Born in Delano, California, Main first signed with the New York Yankees and pitched in their farm system in 1941–42 and 1946–47, and served in the United States Marine Corps during World War II. Although he compiled a poor won–loss record of 22–44 during his four years in the Yankee system, he did post a winning mark (7–6) with the 1947 Kansas City Blues and when the Blues' manager, Billy Meyer, was appointed skipper of the 1948 Pirates, he selected Main in the winter Rule 5 draft. Main spent the next seven seasons in the Pittsburgh organization, including two full seasons (1948 and 1952) at the MLB level.

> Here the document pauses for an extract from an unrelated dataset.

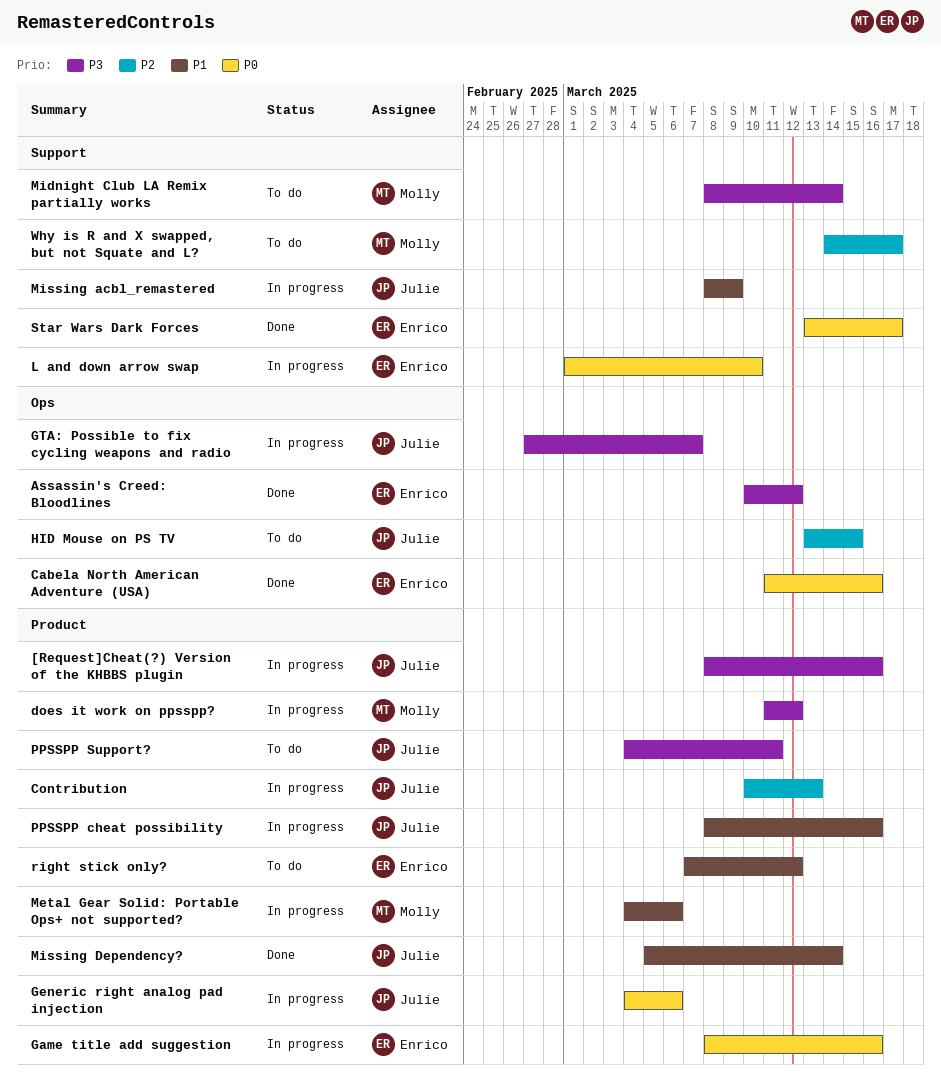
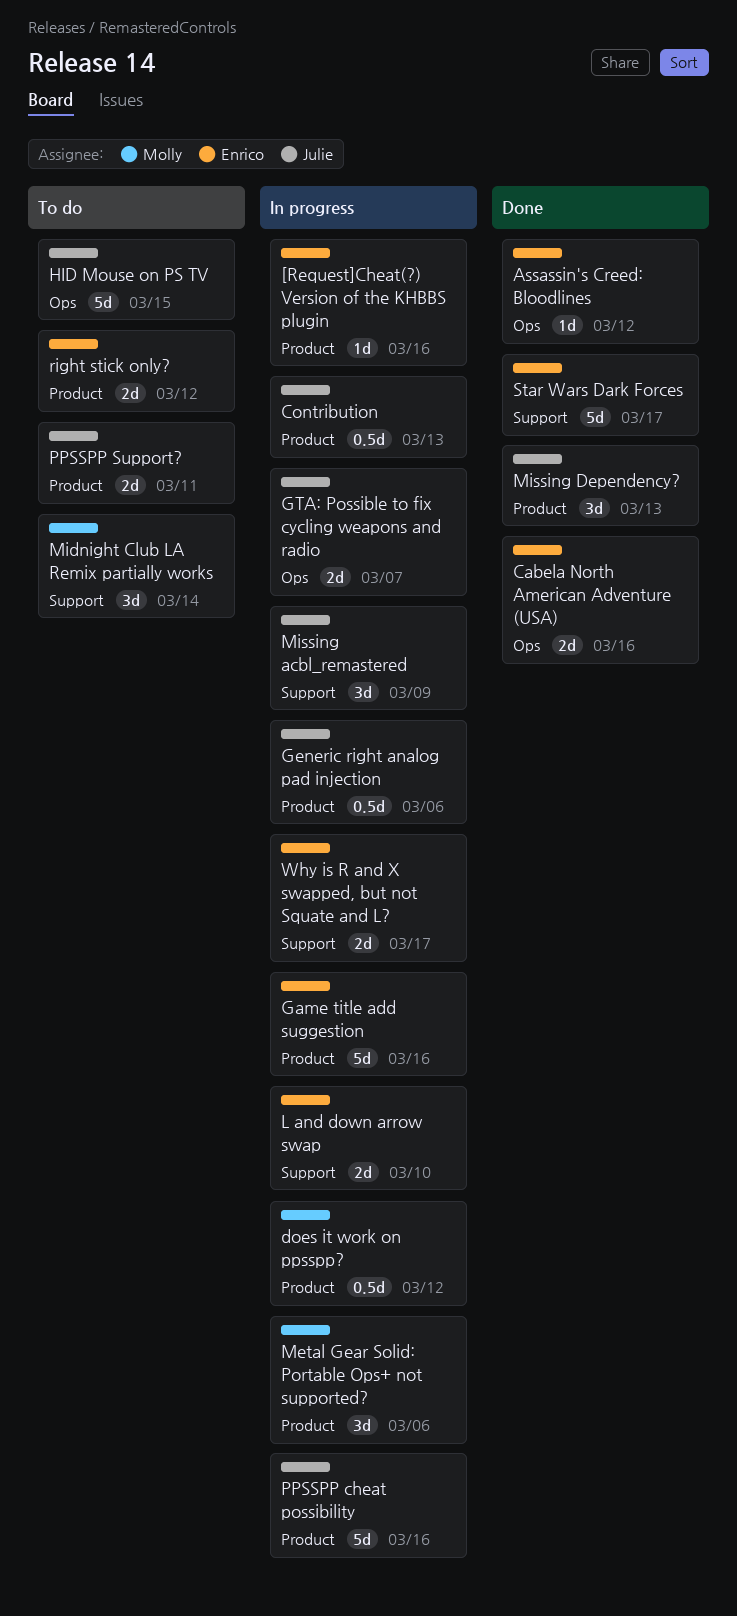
[Request]Cheat(?) Version of the KHBBS plugin, owner: Julie -> Enrico
Missing Dependency?, due: Mar 14 -> Mar 13
Why is R and X swapped, but not Squate and L?, status: To do -> In progress
Why is R and X swapped, but not Squate and L?, owner: Molly -> Enrico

The 1952 Pirates — losers of 112 games and finishing 541/2 games out of first place in the National League — are often listed as one of the worst teams in Major League history. Main worked in a team-leading 48 games for the 1952 Bucs, eleven as a starting pitcher. Although he won only two of 14 decisions, he threw two complete games and recorded two saves, and his 4.46 earned run average was almost two-tenths of a point lower than the staff ERA of 4.65. One of his victories (and complete games) was a 6–2 triumph over the defending NL champion New York Giants on June 17 at the Polo Grounds.

Main gave up 210 hits and 84 bases on balls in 2042/3 innings of Major League service, while notching 107 strikeouts. He left baseball after the 1954 season.